Millet-based diet can lower risk of type 2 diabetes

Drawing on research from 11 countries, the study published in Frontiers in Nutrition shows that diabetic people who consumed millets as part of their daily diet saw their blood glucose levels drop 12-15%

Millet-based diet can lower risk of type 2 diabetes

The findings affirm that eating millets can lead to a better glycemic response.. Representative image: iStock

Hyderabad, July 29

A new study has shown that eating millets reduces the risk of developing type 2 diabetes and helps manage blood glucose levels in people with diabetes.

The study indicates the potential to design appropriate meals with millets for diabetic and pre-diabetic people as well as for non-diabetic people as a preventive approach.

Drawing on research from 11 countries, the study published in Frontiers  in Nutrition shows that diabetic people who consumed millets as part of their daily diet saw their blood glucose levels drop 12-15% (fasting and post-meal), and blood glucose levels went from diabetic to pre-diabetes levels.

The HbA1c (blood glucose bound to hemoglobin) levels lowered on average 17% for pre-diabetic individuals, and the levels went from prediabetic to normal status. These findings affirm that eating millets can lead to a better glycemic response.

The authors reviewed 80 published studies of which 65 were eligible for a meta-analysis involving about 1,000 human subjects, making this analysis the largest systematic review on the topic till date, said International Crops Research Institute for the Semi-Arid Tropics (ICRISAT).

"No one knew there were so many scientific studies undertaken on millets' effect on diabetes. These benefits were often contested, and this systematic review of the studies published in scientific journals has proven that millets keep  blood glucose levels in check, reducing the risk of diabetes, and has shown just how well these smart foods do it," said Dr. S Anitha, the study's lead author and a senior nutrition scientist at International Crops Research Institute for the Semi-Arid Tropics (ICRISAT).

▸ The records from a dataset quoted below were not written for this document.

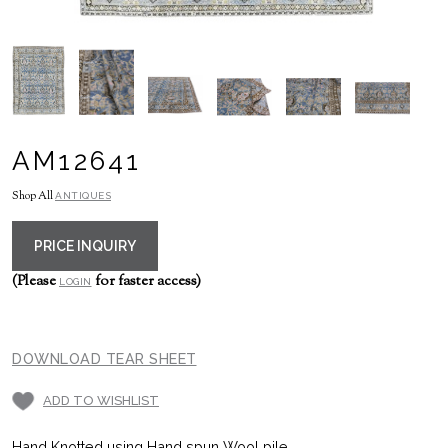
AM12641
Shop All
ANTIQUES
PRICE INQUIRY
(Please
for faster access)
LOGIN
DOWNLOAD TEAR SHEET
ADD TO WISHLIST
Hand Knotted using Hand spun Wool pile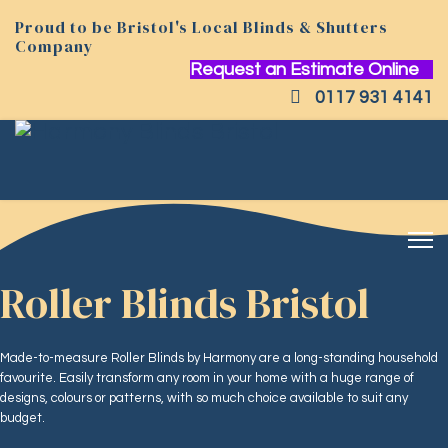
Proud to be Bristol's Local Blinds & Shutters
Company
Request an Estimate Online
0117 931 4141
Roller Blinds Bristol
Made-to-measure Roller Blinds by Harmony are a long-standing household
favourite. Easily transform any room in your home with a huge range of
designs, colours or patterns, with so much choice available to suit any
budget.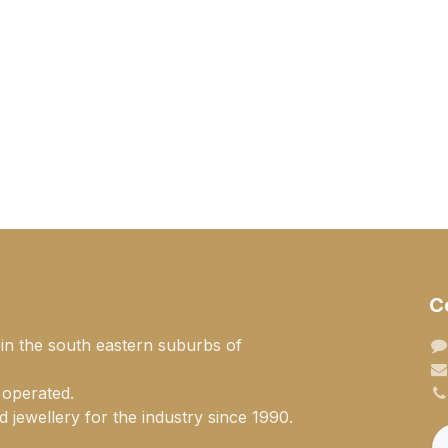
C
 in the south eastern suburbs of
 operated.
 jewellery for the industry since 1990.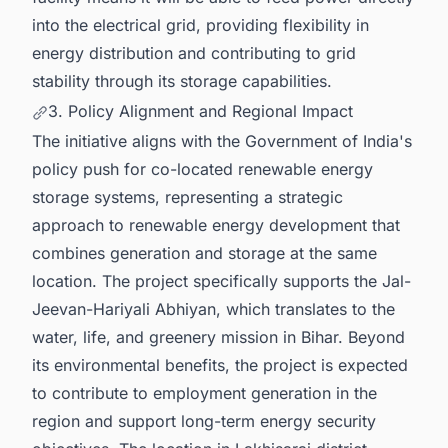
into the electrical grid, providing flexibility in
energy distribution and contributing to grid
stability through its storage capabilities.
3. Policy Alignment and Regional Impact
The initiative aligns with the Government of India's
policy push for co-located renewable energy
storage systems, representing a strategic
approach to renewable energy development that
combines generation and storage at the same
location. The project specifically supports the Jal-
Jeevan-Hariyali Abhiyan, which translates to the
water, life, and greenery mission in Bihar. Beyond
its environmental benefits, the project is expected
to contribute to employment generation in the
region and support long-term energy security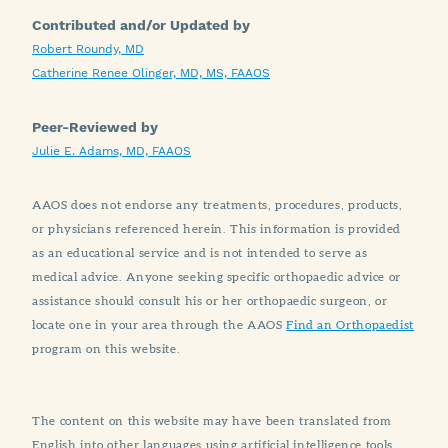
Contributed and/or Updated by
Robert Roundy, MD
Catherine Renee Olinger, MD, MS, FAAOS
Peer-Reviewed by
Julie E. Adams, MD, FAAOS
AAOS does not endorse any treatments, procedures, products,
or physicians referenced herein. This information is provided
as an educational service and is not intended to serve as
medical advice. Anyone seeking specific orthopaedic advice or
assistance should consult his or her orthopaedic surgeon, or
locate one in your area through the AAOS
Find an Orthopaedist
program on this website.
The content on this website may have been translated from
English into other languages using artificial intelligence tools.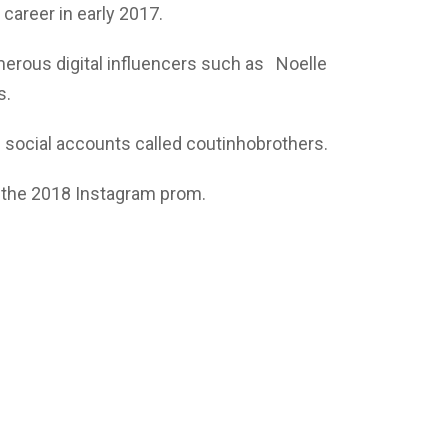
career in early 2017.
erous digital influencers such as Noelle
s.
 social accounts called coutinhobrothers.
t the 2018 Instagram prom.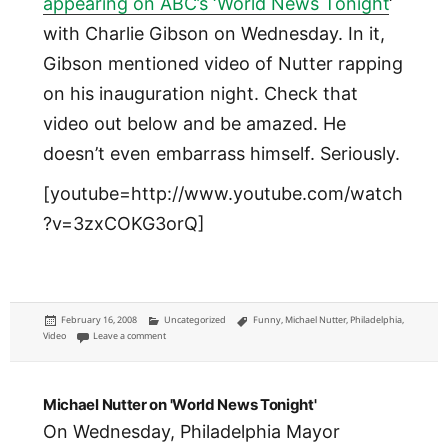
appearing on ABC’s ‘World News Tonight
‘
with Charlie Gibson on Wednesday. In it,
Gibson mentioned video of Nutter rapping
on his inauguration night. Check that
video out below and be amazed. He
doesn’t even embarrass himself. Seriously.
[youtube=http://www.youtube.com/watch
?v=3zxCOKG3orQ]
Posted
Categories
Tags
February 16, 2008
Uncategorized
Funny
,
Michael Nutter
,
Philadelphia
,
on
on Rappin' Mix Master Mayor
Video
Leave a comment
Michael Nutter on 'World News Tonight'
On Wednesday, Philadelphia Mayor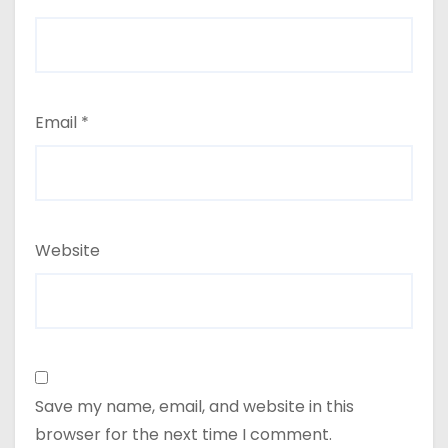
Email
*
Website
Save my name, email, and website in this
browser for the next time I comment.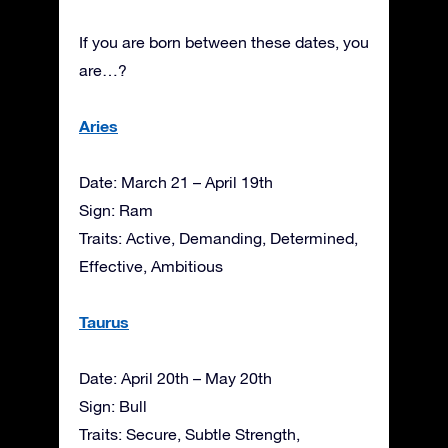
If you are born between these dates, you
are…?
Aries
Date: March 21 – April 19th
Sign: Ram
Traits: Active, Demanding, Determined,
Effective, Ambitious
Taurus
Date: April 20th – May 20th
Sign: Bull
Traits: Secure, Subtle Strength,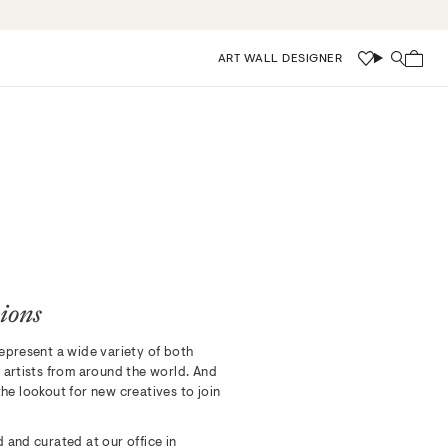
ART WALL DESIGNER
Wishlist
Search
ions
epresent a wide variety of both
 artists from around the world. And
he lookout for new creatives to join
 and curated at our office in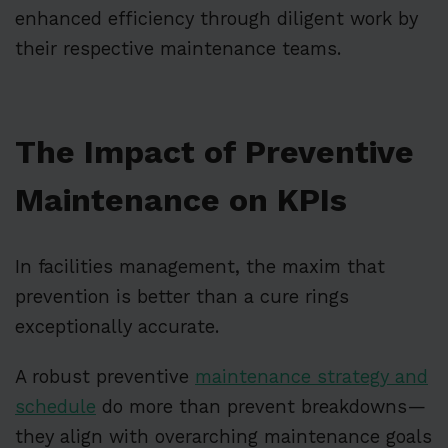
enhanced efficiency through diligent work by
their respective maintenance teams.
The Impact of Preventive
Maintenance on KPIs
In facilities management, the maxim that
prevention is better than a cure rings
exceptionally accurate.
A robust preventive
maintenance strategy and
schedule
do more than prevent breakdowns—
they align with overarching maintenance goals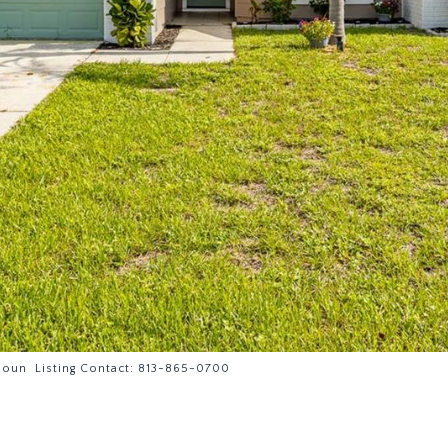
oun Listing Contact: 813-865-0700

"Diabetes contributed to very high disease burden from 1990-2016 in India. Diabetes-related health expenditure was over $7 million. There is no easy solution, and it requires a lifestyle change, and diet is a very important part of this. This study provides one part of the solution useful for individuals and governments. How we use this and implement it into programs needs careful planning," said Hemalatha, Director, National Institute of Nutrition (NIN).

Raj Bhandari, one of the study's authors and a representative on the Indian National Technical Board of Nutrition, noted that additional  attention to our health has been accelerated due to Covid-19 and diabetics are even more vulnerable to the virus. "Our diets play a critical role and if we could bring millets back as a major part of our diet, we would not only help in controlling diabetes,  but we would also be adding important nutrients to our plate."

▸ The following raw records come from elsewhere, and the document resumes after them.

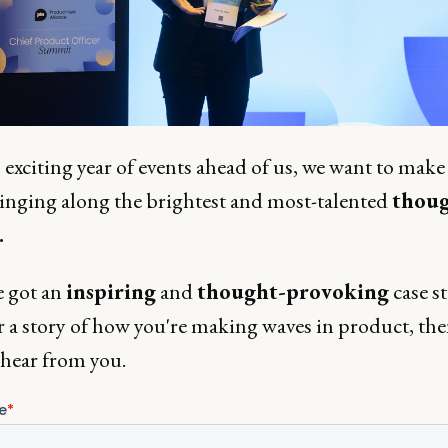
exciting year of events ahead of us, we want to make
ringing along the brightest and most-talented
thoug
.
e got an
inspiring
and
thought-provoking
case s
r a story of how you're making waves in product, th
 hear from you.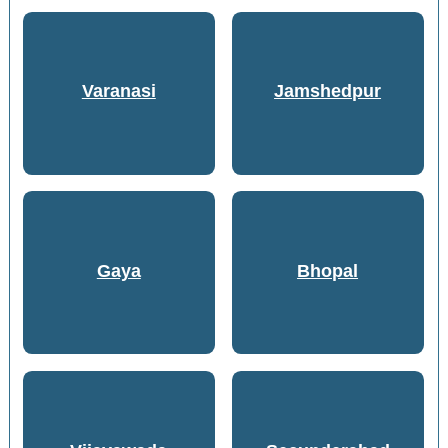
Varanasi
Jamshedpur
Gaya
Bhopal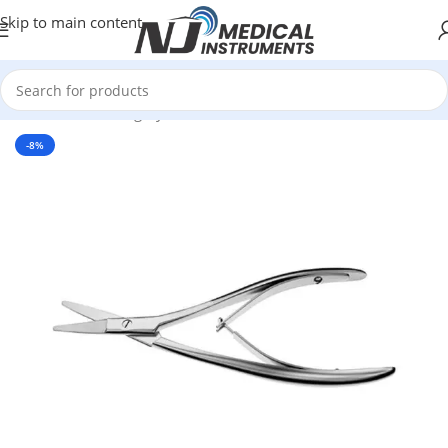
Skip to main content
Home
/
Plastic Surgery Instruments
/
Scissors
-8%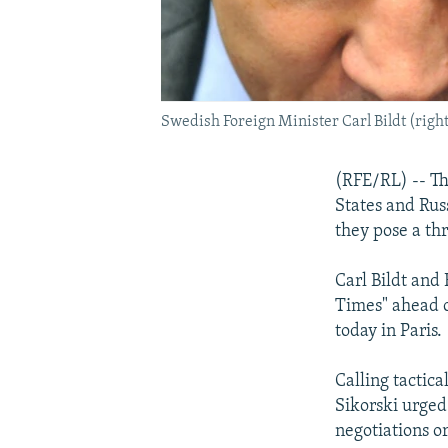
Swedish Foreign Minister Carl Bildt (right
(RFE/RL) -- Th
States and Russ
they pose a th
Carl Bildt and
Times" ahead o
today in Paris.
Calling tactic
Sikorski urged
negotiations or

According to the International Diabetes Association, diabetes is increasing in all regions of the world. India, China and the US have the highest numbers of people with  diabetes. Africa has the largest forecasted increase of 143% from 2019 to 2045, the Middle East and North Africa 96% and South East Asia 74%. The authors urge the diversification of staples with millets to keep diabetes in check, especially across Asia and Africa.